▸ **Required action**:
From the entries below, copy each line in which the word "完成DevEco" occurs.

▸ **Extracted records**:
"""

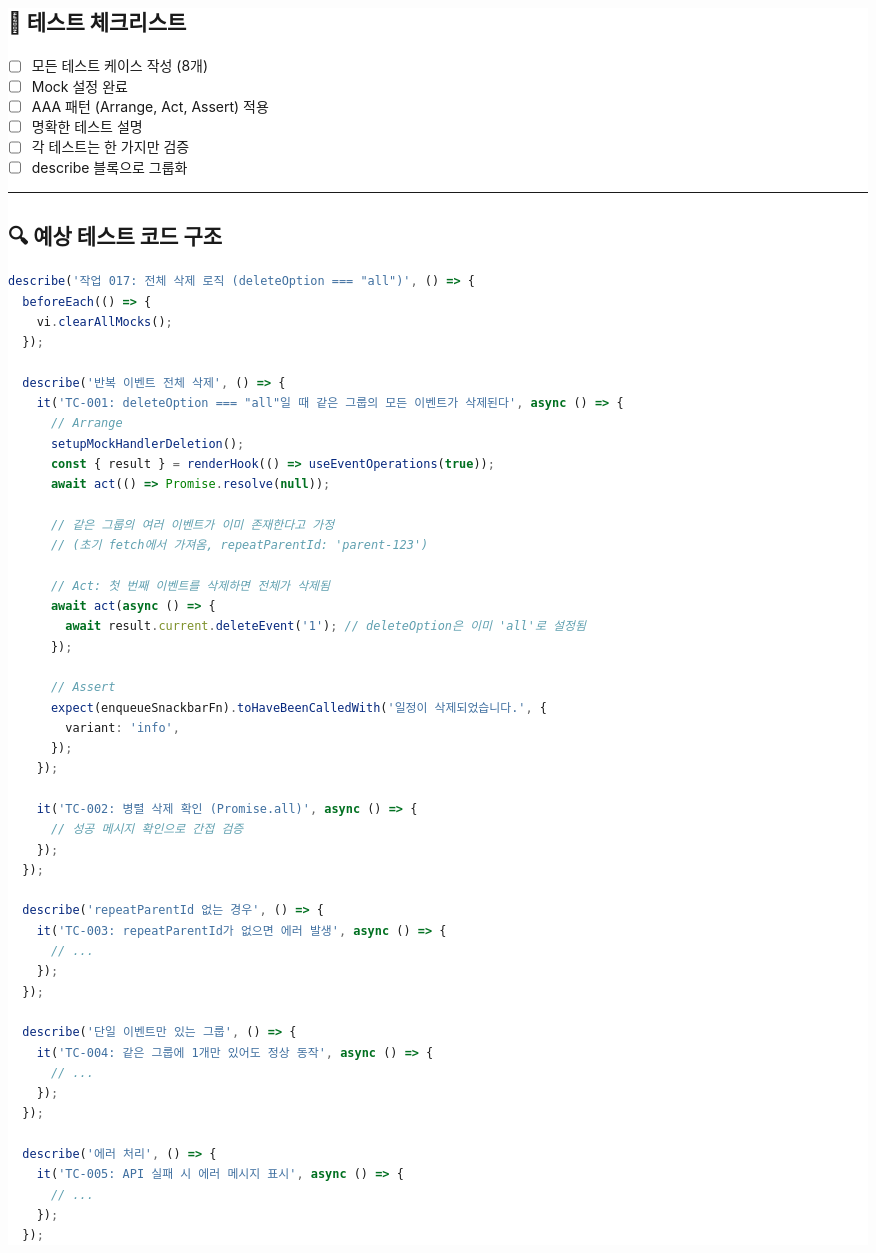 
## 🎯 테스트 체크리스트

- [ ] 모든 테스트 케이스 작성 (8개)
- [ ] Mock 설정 완료
- [ ] AAA 패턴 (Arrange, Act, Assert) 적용
- [ ] 명확한 테스트 설명
- [ ] 각 테스트는 한 가지만 검증
- [ ] describe 블록으로 그룹화

---

## 🔍 예상 테스트 코드 구조

```typescript
describe('작업 017: 전체 삭제 로직 (deleteOption === "all")', () => {
  beforeEach(() => {
    vi.clearAllMocks();
  });

  describe('반복 이벤트 전체 삭제', () => {
    it('TC-001: deleteOption === "all"일 때 같은 그룹의 모든 이벤트가 삭제된다', async () => {
      // Arrange
      setupMockHandlerDeletion();
      const { result } = renderHook(() => useEventOperations(true));
      await act(() => Promise.resolve(null));

      // 같은 그룹의 여러 이벤트가 이미 존재한다고 가정
      // (초기 fetch에서 가져옴, repeatParentId: 'parent-123')

      // Act: 첫 번째 이벤트를 삭제하면 전체가 삭제됨
      await act(async () => {
        await result.current.deleteEvent('1'); // deleteOption은 이미 'all'로 설정됨
      });

      // Assert
      expect(enqueueSnackbarFn).toHaveBeenCalledWith('일정이 삭제되었습니다.', {
        variant: 'info',
      });
    });

    it('TC-002: 병렬 삭제 확인 (Promise.all)', async () => {
      // 성공 메시지 확인으로 간접 검증
    });
  });

  describe('repeatParentId 없는 경우', () => {
    it('TC-003: repeatParentId가 없으면 에러 발생', async () => {
      // ...
    });
  });

  describe('단일 이벤트만 있는 그룹', () => {
    it('TC-004: 같은 그룹에 1개만 있어도 정상 동작', async () => {
      // ...
    });
  });

  describe('에러 처리', () => {
    it('TC-005: API 실패 시 에러 메시지 표시', async () => {
      // ...
    });
  });

```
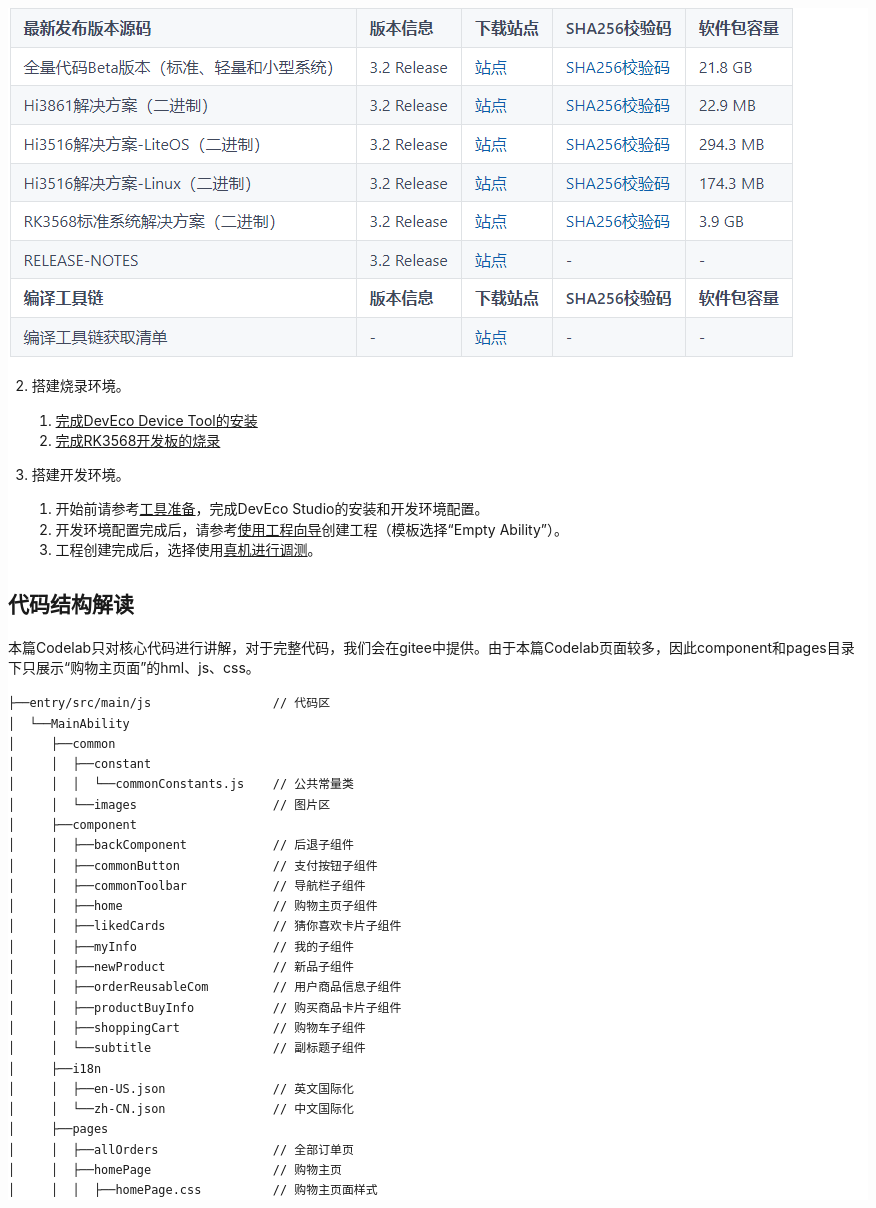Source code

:    ![](figures/zh-cn_image_0000001554588725.png)

2. 搭建烧录环境。

   1.  [完成DevEco Device Tool的安装](https://gitee.com/openharmony/docs/blob/master/zh-cn/device-dev/quick-start/quickstart-ide-env-win.md)
   2.  [完成RK3568开发板的烧录](https://gitee.com/openharmony/docs/blob/master/zh-cn/device-dev/quick-start/quickstart-ide-3568-burn.md)

3. 搭建开发环境。

   1.  开始前请参考[工具准备](https://gitee.com/openharmony/docs/blob/master/zh-cn/application-dev/quick-start/start-overview.md#%E5%B7%A5%E5%85%B7%E5%87%86%E5%A4%87)，完成DevEco Studio的安装和开发环境配置。
   2.  开发环境配置完成后，请参考[使用工程向导](https://gitee.com/openharmony/docs/blob/master/zh-cn/application-dev/quick-start/start-with-ets-stage.md#创建ets工程)创建工程（模板选择“Empty Ability”）。
   3.  工程创建完成后，选择使用[真机进行调测](https://gitee.com/openharmony/docs/blob/master/zh-cn/application-dev/quick-start/start-with-ets-stage.md#使用真机运行应用)。

## 代码结构解读

本篇Codelab只对核心代码进行讲解，对于完整代码，我们会在gitee中提供。由于本篇Codelab页面较多，因此component和pages目录下只展示“购物主页面”的hml、js、css。

```
├──entry/src/main/js	             // 代码区
│  └──MainAbility
│     ├──common
│     │  ├──constant
│     │  │  └──commonConstants.js    // 公共常量类
│     │  └──images                   // 图片区
│     ├──component
│     │  ├──backComponent            // 后退子组件
│     │  ├──commonButton             // 支付按钮子组件
│     │  ├──commonToolbar            // 导航栏子组件
│     │  ├──home                     // 购物主页子组件
│     │  ├──likedCards               // 猜你喜欢卡片子组件
│     │  ├──myInfo                   // 我的子组件
│     │  ├──newProduct               // 新品子组件
│     │  ├──orderReusableCom         // 用户商品信息子组件
│     │  ├──productBuyInfo           // 购买商品卡片子组件
│     │  ├──shoppingCart             // 购物车子组件
│     │  └──subtitle                 // 副标题子组件
│     ├──i18n
│     │  ├──en-US.json               // 英文国际化			
│     │  └──zh-CN.json               // 中文国际化	
│     ├──pages
│     │  ├──allOrders                // 全部订单页
│     │  ├──homePage                 // 购物主页
│     │  │  ├──homePage.css          // 购物主页面样式
```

"""

▸ **Result of this task**:
   1.  [完成DevEco Device Tool的安装](https://gitee.com/openharmony/docs/blob/master/zh-cn/device-dev/quick-start/quickstart-ide-env-win.md)
   1.  开始前请参考[工具准备](https://gitee.com/openharmony/docs/blob/master/zh-cn/application-dev/quick-start/start-overview.md#%E5%B7%A5%E5%85%B7%E5%87%86%E5%A4%87)，完成DevEco Studio的安装和开发环境配置。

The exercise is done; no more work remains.